The advantages of using artificial intelligence in cancer diagnosis and therapy
In general, artificial intelligence provides several advantages in the healthcare field. Incorporating artificial intelligence into cancer therapy and diagnosis has many significant benefits, which are as follows:
- Individualizing treatment plans
Doctors may examine a wide range of information about a patient and their cancer cells with the use of artificial intelligence and big data, resulting in the development of individualised therapies. This sort of treatment will have fewer negative side effects than other types of therapy. Because of this, it will have a greater effect on cancer cells while causing less harm to healthy cells.
Artificial intelligence is being used in cancer therapy. These twins are virtual duplicates of the persons that inspired them. They include information like DNA, RNA, and proteins, and they aid in the identification of the most successful cancer treatment method for a specific individual patient.

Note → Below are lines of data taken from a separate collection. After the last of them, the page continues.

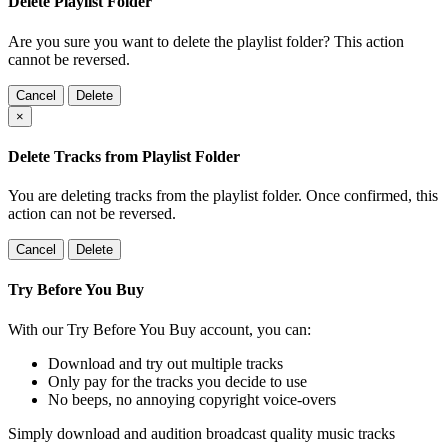
Delete Playlist Folder
Are you sure you want to delete the playlist folder? This action
cannot be reversed.
Cancel
Delete
×
Delete Tracks from Playlist Folder
You are deleting tracks from the playlist folder
. Once confirmed, this
action can not be reversed.
Cancel
Delete
Try Before You Buy
With our Try Before You Buy account, you can:
Download and try out multiple tracks
Only pay for the tracks you decide to use
No beeps, no annoying copyright voice-overs
Simply download and audition broadcast quality music tracks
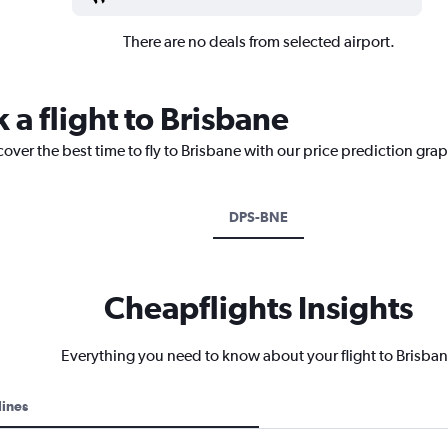
There are no deals from selected airport.
 a flight to Brisbane
cover the best time to fly to Brisbane with our price prediction gra
DPS-BNE
Cheapflights Insights
Everything you need to know about your flight to Brisba
lines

2. Lowering the number of false positives and negatives
The use of artificial intelligence in cancer detection will increase the accuracy of diagnosis while decreasing the number of false positives and negatives. Breast cancer detection research provides evidence to support this claim. One in every ten female patients has a false-positive result from mammography, resulting in the women having to cope with the stress and invasive treatments that were not required.
Google's research team developed artificial intelligence-powered software that reduced the number of false-positive mammography readings by 6 percent and the number of false-negative mammogram readings by 9 percent. Another group of scientists has created an artificial intelligence system for the identification of breast cancer. When tested, this model was shown to have assisted radiologists in reducing false-positive rates by 37.3 percent.
3. Eliminating cancer overtreatment as a last resort
Artificial intelligence assists radiologists in determining which tumours/abnormalities are malignant and so need treatment. Precancerous lesions in cervical pictures may be detected and distinguished from other abnormalities using artificial intelligence algorithms, according to research published in the Journal of the National Cancer Institute. This prevents patients from being over treated for small problems.
4. The ability to identify tumour kinds without the need for invasive procedures.
Sometimes, only after the tumour removal operation is completed, do the physicians discover that the tumour was benign and that the procedure might have been avoided entirely if the tumour had been detected earlier. Such occurrences may be considerably minimised with the use of artificial intelligence in cancer diagnosis.
For example, according to one research, artificial intelligence may lower the number of breast-conserving procedures by 30.6 per cent. Image-guided needle biopsies may be used to train machine learning algorithms to detect malignant tumours in a patient's body.
When the researchers used a random forest machine learning system to study 335 potential cancer patients, they discovered that it averted one-third of unneeded procedures. Another example is brain cancers, and researchers from Harvard University and the University of Pennsylvania created a deep learning system for tumour categorization in collaboration with the University of Pennsylvania.
It is capable of identifying and characterising isocitrate dehydrogenase (IDH) mutations in gliomas using magnetic resonance imaging (MRI) pictures without the requirement for invasive procedures that would otherwise be necessary.
Conclusion
When it comes to adopting artificial intelligence for cancer diagnosis and prevention, healthcare companies must exercise caution. Artificial intelligence is a strong instrument that has the potential to save lives while also saving doctors' time. When not trained and deployed effectively, however, it may be quite dangerous.